» Problem description
Print every one of these rows word for word, keeping each line as it stands.

» Text pulled from each page
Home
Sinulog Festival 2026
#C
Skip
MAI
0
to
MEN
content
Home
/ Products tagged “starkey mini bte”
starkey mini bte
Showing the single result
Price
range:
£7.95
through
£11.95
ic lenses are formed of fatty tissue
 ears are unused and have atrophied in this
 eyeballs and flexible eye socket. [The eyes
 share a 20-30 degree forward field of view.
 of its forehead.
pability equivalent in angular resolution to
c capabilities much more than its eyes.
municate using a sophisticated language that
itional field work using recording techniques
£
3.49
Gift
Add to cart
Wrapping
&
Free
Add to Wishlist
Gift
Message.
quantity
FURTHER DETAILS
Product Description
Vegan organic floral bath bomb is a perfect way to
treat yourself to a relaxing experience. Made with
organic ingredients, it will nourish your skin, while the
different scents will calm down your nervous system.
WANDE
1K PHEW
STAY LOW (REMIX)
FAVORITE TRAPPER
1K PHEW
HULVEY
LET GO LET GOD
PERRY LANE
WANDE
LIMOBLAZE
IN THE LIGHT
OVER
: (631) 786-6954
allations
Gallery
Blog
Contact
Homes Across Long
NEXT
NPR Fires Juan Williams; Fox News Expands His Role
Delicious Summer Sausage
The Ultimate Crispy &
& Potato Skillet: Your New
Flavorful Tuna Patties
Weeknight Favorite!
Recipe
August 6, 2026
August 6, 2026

» Exercise output
Home
Sinulog Festival 2026
#C
Skip
MAI
0
to
MEN
content
Home
/ Products tagged “starkey mini bte”
starkey mini bte
Showing the single result
Price
range:
£7.95
through
£11.95
ic lenses are formed of fatty tissue
 ears are unused and have atrophied in this
 eyeballs and flexible eye socket. [The eyes
 share a 20-30 degree forward field of view.
 of its forehead.
pability equivalent in angular resolution to
c capabilities much more than its eyes.
municate using a sophisticated language that
itional field work using recording techniques
£
3.49
Gift
Add to cart
Wrapping
&
Free
Add to Wishlist
Gift
Message.
quantity
FURTHER DETAILS
Product Description
Vegan organic floral bath bomb is a perfect way to
treat yourself to a relaxing experience. Made with
organic ingredients, it will nourish your skin, while the
different scents will calm down your nervous system.
WANDE
1K PHEW
STAY LOW (REMIX)
FAVORITE TRAPPER
1K PHEW
HULVEY
LET GO LET GOD
PERRY LANE
WANDE
LIMOBLAZE
IN THE LIGHT
OVER
: (631) 786-6954
allations
Gallery
Blog
Contact
Homes Across Long
NEXT
NPR Fires Juan Williams; Fox News Expands His Role
Delicious Summer Sausage
The Ultimate Crispy &
& Potato Skillet: Your New
Flavorful Tuna Patties
Weeknight Favorite!
Recipe
August 6, 2026
August 6, 2026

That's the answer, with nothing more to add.